The photographs on this page should help to bring those vague images into sharper focus. We hope you enjoy them.

Every stone retains its memories
Laughter echoing laughter,
In budding hedgerows,
And the earth went round,
Of hands that gripped and heaved,
Of beads of perspiration,
Of whispered secrets,
And gossipy conversation.
Tears replacing tears,
Brows furrowing out
The immemorial mystery.
Other blackbirds sang;
In lustful loanins,
Other lovers laughed.
And others were born,
Gave birth,
And passed on.
And high upon the ancient burial hill,
Deep in the forest still,
The blackbird sings his melancholy song -
For it was always thus.
Five fields below,
Sketched upon the landscape,
A timeless figure
Whistles cryptic orders to a crouching collie,
And reluctant sheep are conjured
Through an insect-buzzing hedge.
And high upon the ancient burial hill,
Deep in the forest still,
The blackbird sings his melancholy song -
For it was always thus.
A brush-stroke farm-hand
With twirling blackthorn stick
Persuades a herd of loitering cattle home.
Two nodding horses,
One bay, the other roan,
Meditate alone beside a five barred gate.

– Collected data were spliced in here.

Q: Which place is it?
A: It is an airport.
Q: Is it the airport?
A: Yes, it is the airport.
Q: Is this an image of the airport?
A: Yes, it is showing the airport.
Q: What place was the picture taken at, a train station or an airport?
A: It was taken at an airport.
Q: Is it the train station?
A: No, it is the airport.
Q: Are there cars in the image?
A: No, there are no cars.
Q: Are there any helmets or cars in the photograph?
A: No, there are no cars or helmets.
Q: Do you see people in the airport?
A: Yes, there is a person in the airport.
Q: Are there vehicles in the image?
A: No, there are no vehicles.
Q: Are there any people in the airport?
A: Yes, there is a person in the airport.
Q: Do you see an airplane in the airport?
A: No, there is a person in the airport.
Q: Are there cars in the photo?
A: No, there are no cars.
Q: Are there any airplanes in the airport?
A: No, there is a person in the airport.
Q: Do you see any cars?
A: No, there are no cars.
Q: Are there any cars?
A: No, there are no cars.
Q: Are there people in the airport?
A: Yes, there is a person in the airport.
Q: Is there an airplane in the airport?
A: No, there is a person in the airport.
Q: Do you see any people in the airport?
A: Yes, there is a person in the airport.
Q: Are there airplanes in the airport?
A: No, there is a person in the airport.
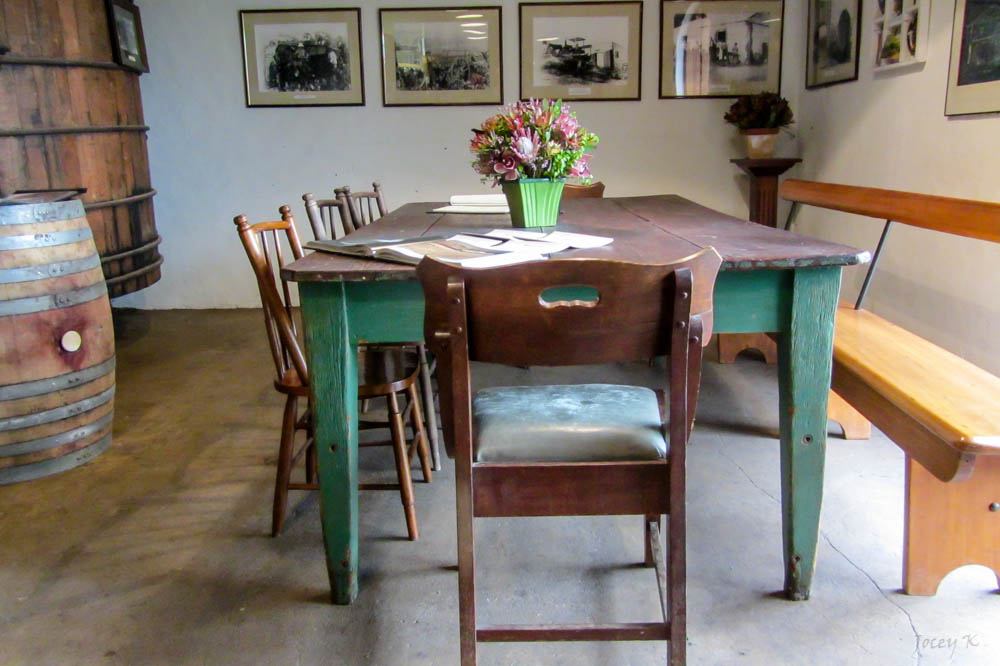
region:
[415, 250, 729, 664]
wooden brown chair with white cushion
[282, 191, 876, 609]
dining table painted brown and green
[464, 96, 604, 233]
bouquet of flowers in a green vase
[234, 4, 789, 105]
four photographs on a wall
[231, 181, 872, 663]
dining table with four chairs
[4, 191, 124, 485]
brown wooden keg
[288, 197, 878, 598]
papers on a wooden table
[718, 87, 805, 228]
flowers on a pedestal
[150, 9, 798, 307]
four pictures on a white wall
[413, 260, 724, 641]
Brown wood chair pushed up to table.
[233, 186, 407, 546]
Brown wood chair pushed up to table.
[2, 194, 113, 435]
Brown barrel sitting on ground.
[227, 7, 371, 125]
Framed picture hanging on wall.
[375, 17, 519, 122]
Framed picture hanging on wall.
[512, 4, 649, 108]
Framed picture hanging on wall.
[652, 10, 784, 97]
Framed picture hanging on wall.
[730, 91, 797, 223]
Plant in pot sitting on wood stand.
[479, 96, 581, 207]
Flowers in pot on table.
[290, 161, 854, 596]
table with green legs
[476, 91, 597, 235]
flower arrangement on the table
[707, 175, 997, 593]
wood bench next to table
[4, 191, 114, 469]
wood barrel with silver stripes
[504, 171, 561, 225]
green vase the flowers are in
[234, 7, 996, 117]
pictures hanging on the wall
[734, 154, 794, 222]
pedestal in the corner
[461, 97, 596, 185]
pink flowers in the green vase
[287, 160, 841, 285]
unpainted wood top on the table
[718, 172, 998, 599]
A long wood bench seat.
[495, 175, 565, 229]
A green planter on the table.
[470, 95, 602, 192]
A pink and green bouquet of flowers.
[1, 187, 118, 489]
A brown and silver barrel with white circle on the front.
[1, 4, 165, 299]
A very large brown barrel off the ground.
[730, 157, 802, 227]
Tall brown plant stand in the corner.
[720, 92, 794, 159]
Flower arrangement on a plant stand in the corner.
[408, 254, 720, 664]
Darkest brown chair at the end of a table.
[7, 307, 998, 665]
A grey and brown concrete floor.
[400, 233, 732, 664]
the chair on front the table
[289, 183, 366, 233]
the chair on front the table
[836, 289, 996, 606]
a bench color brown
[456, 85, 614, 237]
the pot is green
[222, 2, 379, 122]
a picture on the wall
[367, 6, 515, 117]
a picture on the wall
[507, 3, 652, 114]
a picture on the wall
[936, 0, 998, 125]
a picture on the wall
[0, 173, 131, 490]
the barrel is big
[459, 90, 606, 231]
flowers are on table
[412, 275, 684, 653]
chair is made of wood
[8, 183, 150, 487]
barrel is made of wood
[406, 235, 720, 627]
back of a wooden chair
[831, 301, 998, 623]
a long wooden bench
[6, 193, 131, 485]
a large whiskey barrel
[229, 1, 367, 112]
picture on the wall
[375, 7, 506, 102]
picture on the wall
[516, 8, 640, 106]
picture on the wall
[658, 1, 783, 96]
picture on the wall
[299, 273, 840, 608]
base of table is green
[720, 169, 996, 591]
bench seat along the side of table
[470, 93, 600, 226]
flowers on the table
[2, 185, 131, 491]
barrel is made of wood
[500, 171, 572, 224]
flower holder is green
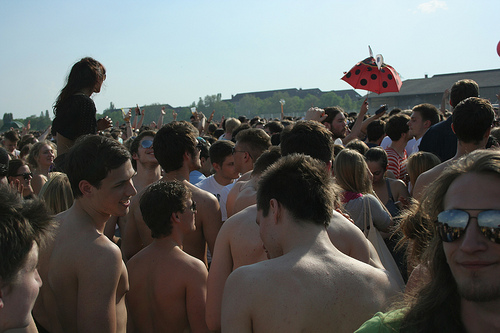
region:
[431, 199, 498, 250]
Reflective sunglasses on man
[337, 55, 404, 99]
Open umbrella to provide shade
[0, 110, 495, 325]
Crowd of people on warm day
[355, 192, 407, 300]
Bag over woman's shoulder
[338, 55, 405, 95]
Black polka dots on umbrella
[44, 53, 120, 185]
Woman sitting on man's shoulders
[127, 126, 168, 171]
Man looking up in sky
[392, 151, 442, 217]
Woman with a cigarette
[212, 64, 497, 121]
Buildings on hill in background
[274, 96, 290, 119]
Lamppost in background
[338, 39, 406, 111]
umbrella in the air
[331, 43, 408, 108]
umbrella is black and red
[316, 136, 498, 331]
man looking at camera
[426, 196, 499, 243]
man wearing mirrored sunglasses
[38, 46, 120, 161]
woman sitting on shoulders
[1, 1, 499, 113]
sky is clear and blue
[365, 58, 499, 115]
house in the distance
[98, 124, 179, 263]
man looking up to the sky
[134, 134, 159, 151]
man wearing pair of sunglasses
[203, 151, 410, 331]
man not wearing shirt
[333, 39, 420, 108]
red and black ladybug umbrella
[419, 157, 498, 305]
guy wearing aviator style shades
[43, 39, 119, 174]
girl sitting on someone's shoulders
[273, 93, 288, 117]
road sign in the distance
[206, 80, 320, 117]
buildings in the distance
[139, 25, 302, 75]
pale blue sky above the people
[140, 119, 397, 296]
a crowd of people outside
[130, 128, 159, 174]
person looking up wearing sunglasses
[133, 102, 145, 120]
bottle held up in the air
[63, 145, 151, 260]
guy looking to the side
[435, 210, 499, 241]
The man is wearing sunglasses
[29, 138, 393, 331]
The men are not wearing shirts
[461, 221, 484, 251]
The nose of the man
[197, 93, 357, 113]
Trees in the distance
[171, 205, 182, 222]
The right ear of the man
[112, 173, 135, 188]
The eyes of the man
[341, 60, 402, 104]
An umbrella in the crowd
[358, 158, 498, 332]
The man is smiling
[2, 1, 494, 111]
The sky above the group of people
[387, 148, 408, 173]
The person is wearing a striped shirt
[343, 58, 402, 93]
an umbrella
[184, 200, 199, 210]
eye glasses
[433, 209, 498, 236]
person is wearing sun glasses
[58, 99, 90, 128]
a person wearing a black shirt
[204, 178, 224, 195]
man wearing a white shirt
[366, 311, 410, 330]
person wearing a green shirt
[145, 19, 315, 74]
the sky is clear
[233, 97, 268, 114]
the bushes are green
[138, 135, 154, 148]
a man wearing sun glasses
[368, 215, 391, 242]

A robin, dab of flame, alights
Upon a lichened granite stone,
Grabs his prey and,
Glancing upwards,
Is gone.
And high upon the ancient burial hill,
Deep in the forest still,
The blackbird sings his melancholy song -
For it was always thus.
Eileen bends to scoop
Her last stoup of water
From the immemorial well.
A distant dog is barking
Out of habit.
And three thousand miles away
Upon a crowded quay
Another emigrant sheds
A fleeting homeward tear.
Along the hawthorn blossoming loanin
The cobwebbed windows and rusted hinges
Of a long abandoned homestead
Hint at the vanished life within
Where gnawing hunger failed to kill
The native smile,
That soon took root in other soil.
Amongst the heather, gorse and bracken
Of Ballymacdermot mountain
An unseen presence ponders
And is gone.
And high upon the ancient burial hill,
Deep in the forest still,
The blackbird sings his melancholy song -
For it was always thus.

It troubles me, thinking about that man;
What shape was the field of his crying
In Donegal?
I remember a small field in Down, a field
Within fields, shaped like a triangle.